During World War II we cut down lots of nice iron railings to support the war effort.

"The railings were said to have been melted down and used for munitions, but in reality this was often an exercise to boost morale"

This is a quote from the COI News Distribution Service, and is therefore somewhat official. Will we say something similar in the future about waste recycling?

I arrive at these pessimistic thoughts because of recent news about the "recycled" waste mountains which are building up in the UK (see for example "Recycling industry in a slump"). This is because the price for waste has collapsed thanks to reduced demand, which is in turn due to the credit crunch (banks have a lot to answer for already - no doubt this will grow). And a large part of the market is China. On the other side of the world!

I would think that many people rather like the idea of recycling, as summed up by the nice (green) official logo above. This gives us a comfortable feeling of things going round and round, with no waste and no demands on the planet for additional materials. Of course everyone realises that it can't be as simple as this, but we would expect it to be close. The recent news highlights just how far from reality this image is.

I guess that most of us think (or thought) that, for example, the waste paper we carefully sort out is collected and taken to somewhere not too far away where it is reprocessed into slightly brown paper or the like. Far from it - literally! It turns out that much of it goes to China and the Far East. I have no axe to grind with these countries at all. My hangup is about tranportation. Clearly shipping to "round the corner" and the "Far East" involve using up vastly different amounts of energy. And I thought that was what much of this was about! 

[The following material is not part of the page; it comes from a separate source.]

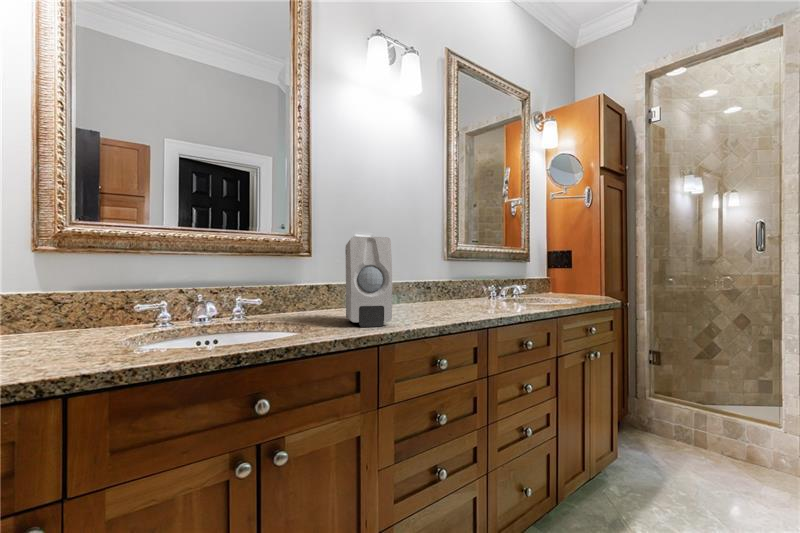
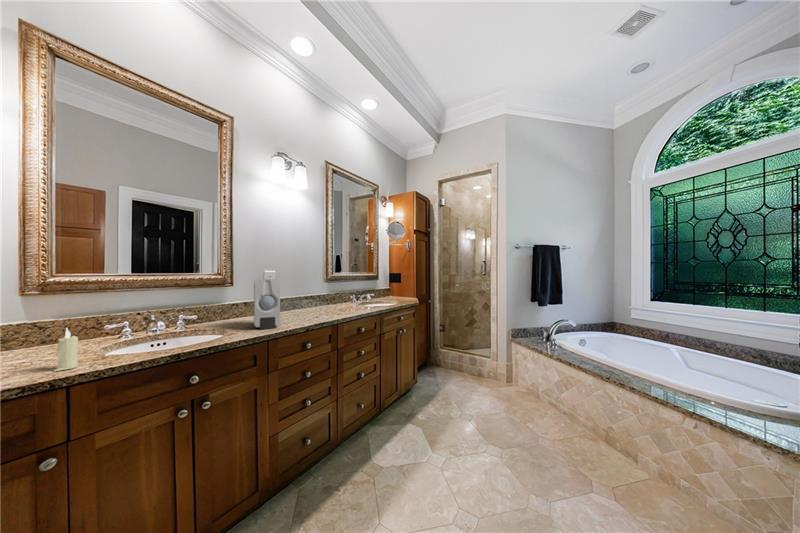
candle: none [53,289,90,363] -> present [54,328,78,371]

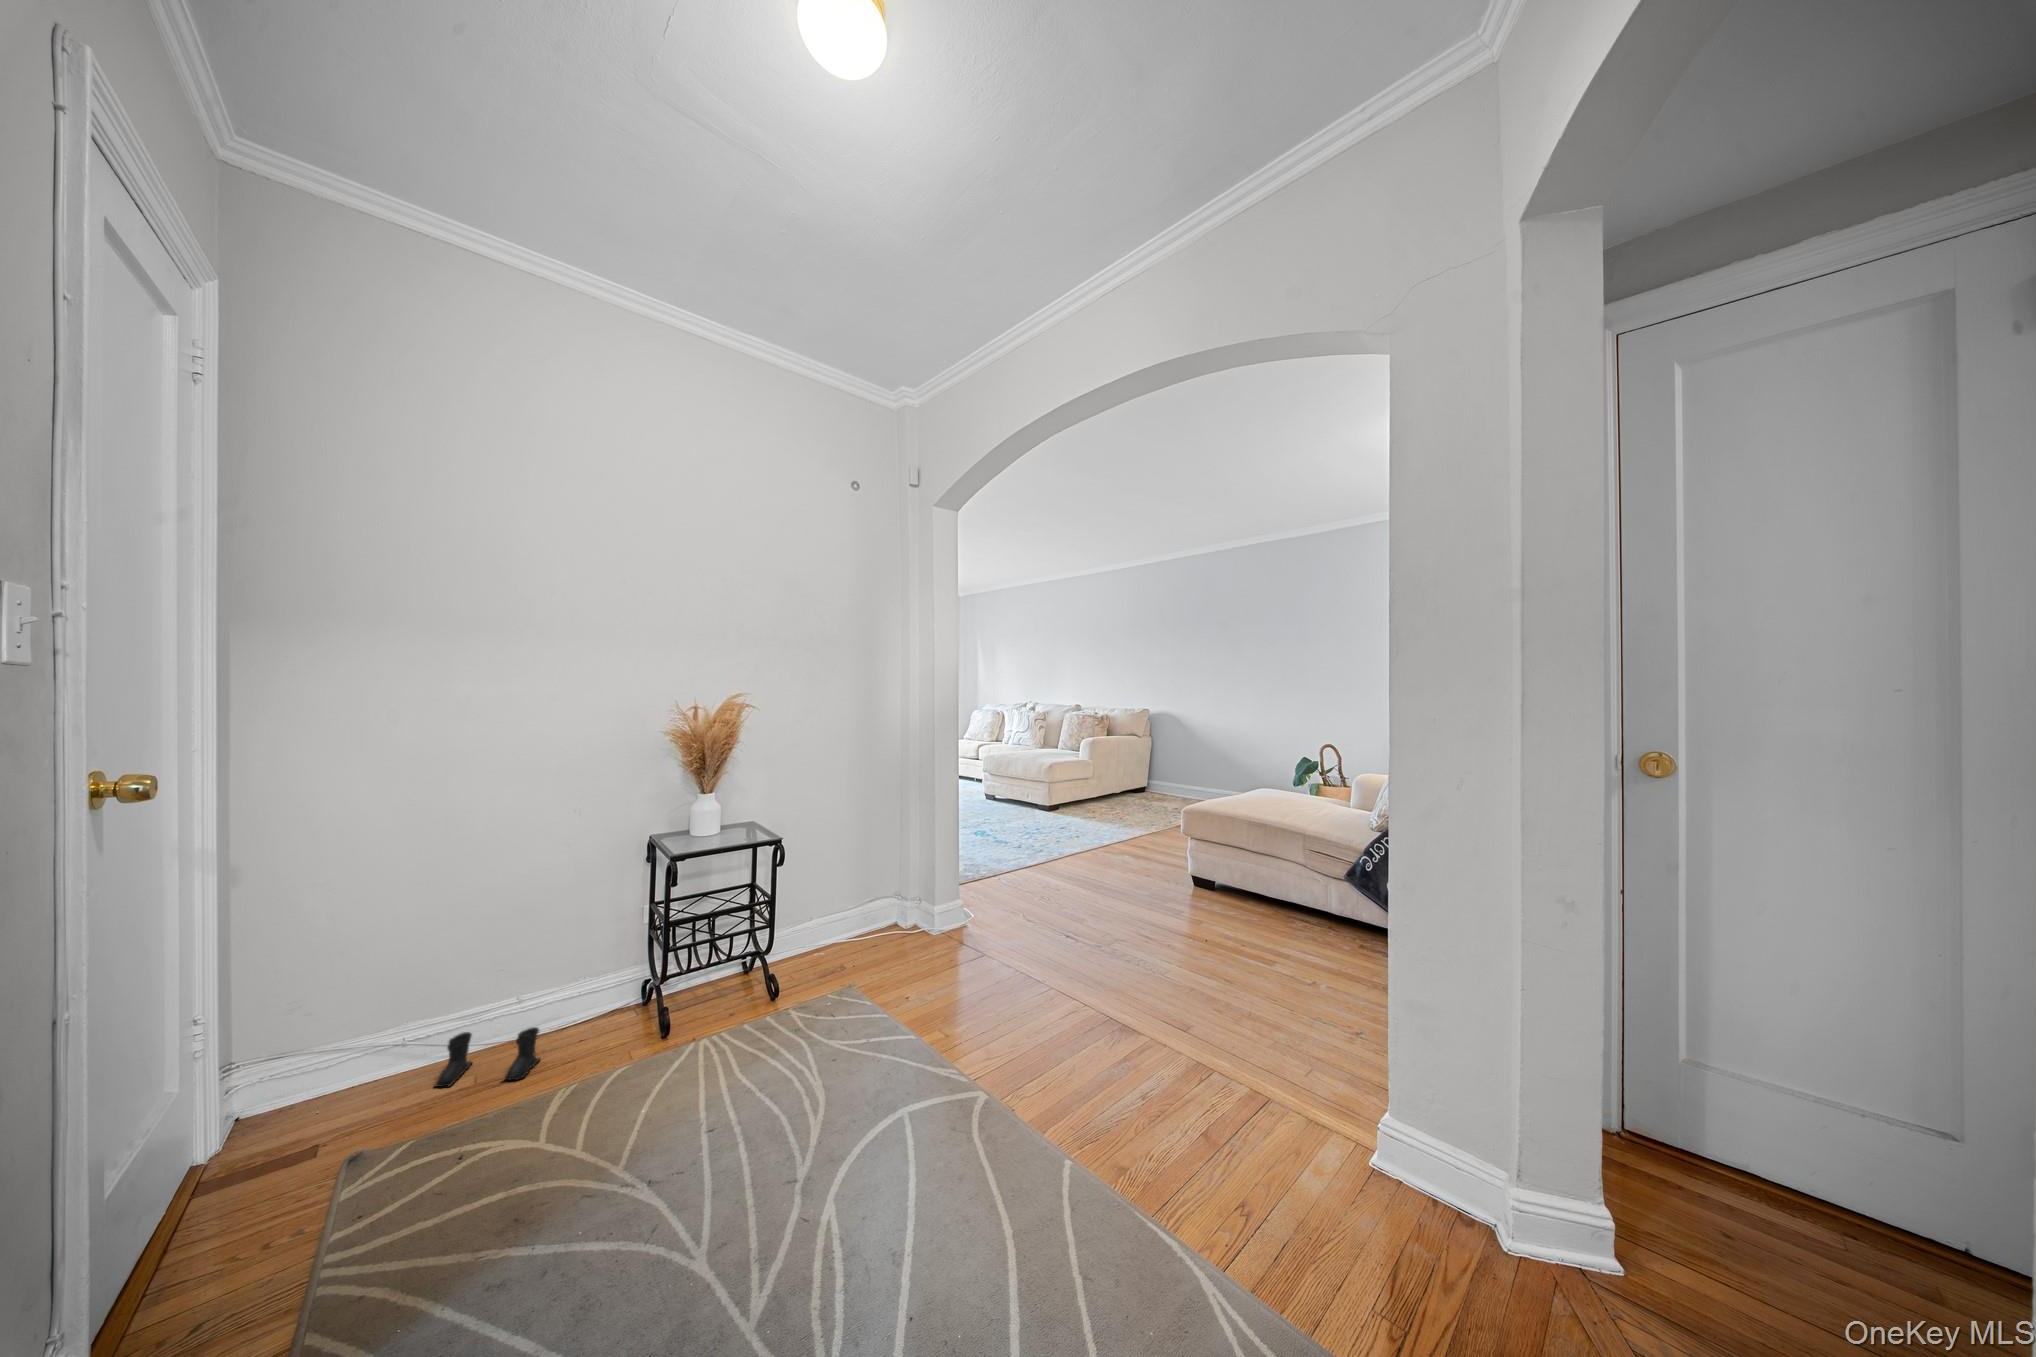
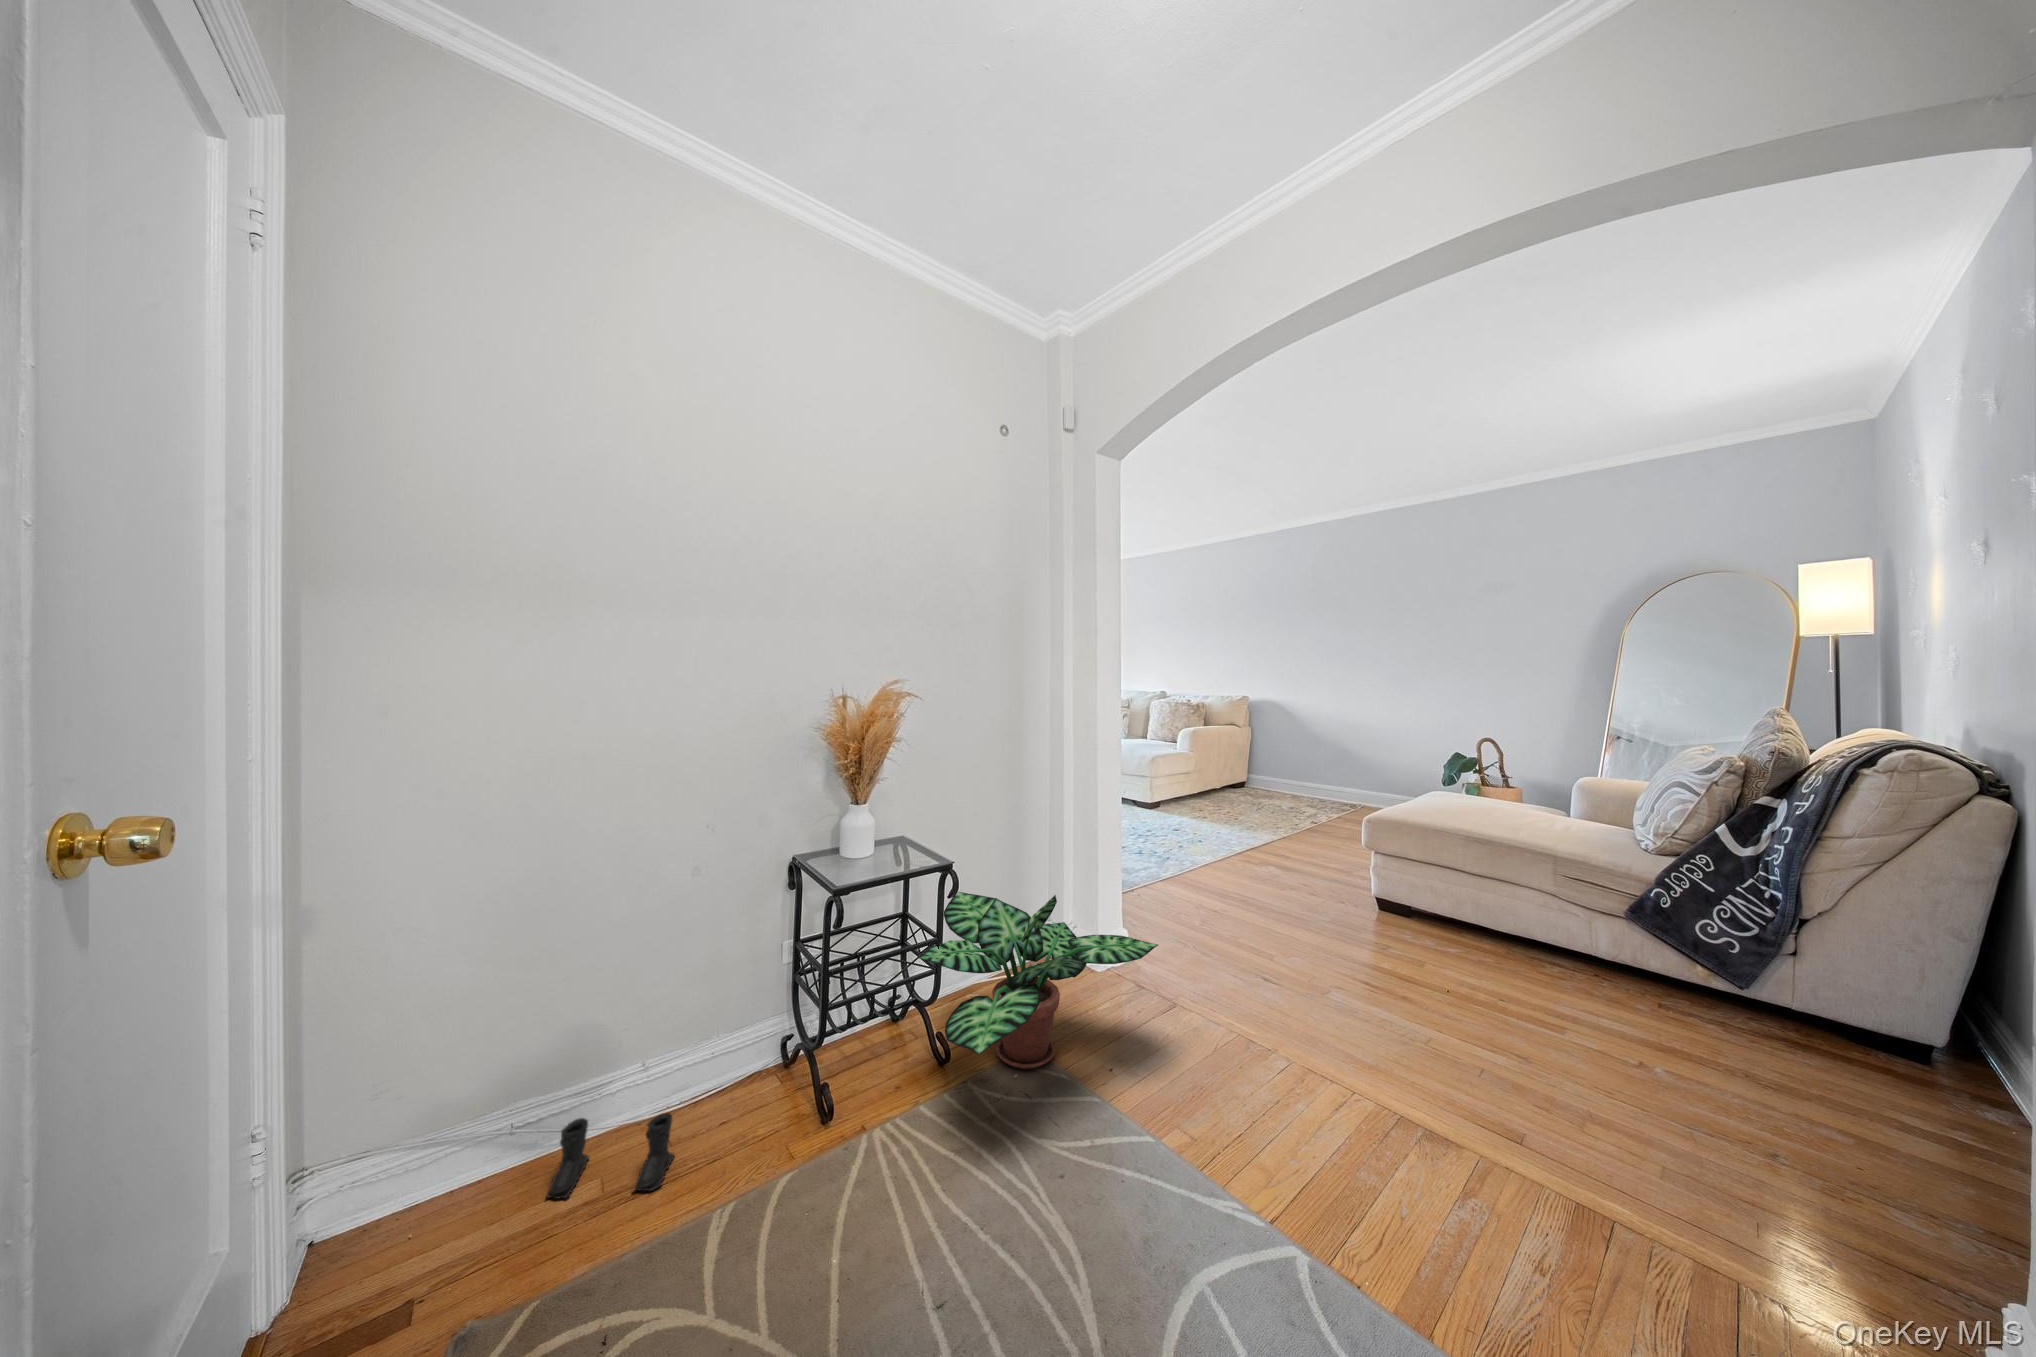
potted plant: none [750,862,952,1000] -> present [919,892,1158,1069]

I am particularly worried that I have heard several people who are (were) recycling converts saying basically "What's the point"? There used to be a rather clever saying - "Think globally - act locally". I thought this encompassed much of what we needed to do to save the environment and, ultimately, ourselves and our children.  But, if our waste goes half way round the world, what's the point?

Could it be just to boost morale? Like the railings?
 
 

To show you how cantankerous I can get with the bit between my teeth it is clear that the recycling business is being tripped up by (that ugly word) "money". The recycling "industry" is a network of businesses which rely on us (you and I) to collect their materials for them for nothing. And we can even be punished for not sorting out our waste correctly! As the waste has a financial value shouldn't we be charging our local authorities for the sorted waste be provide? What other business gets its stock-in-trade for nothing?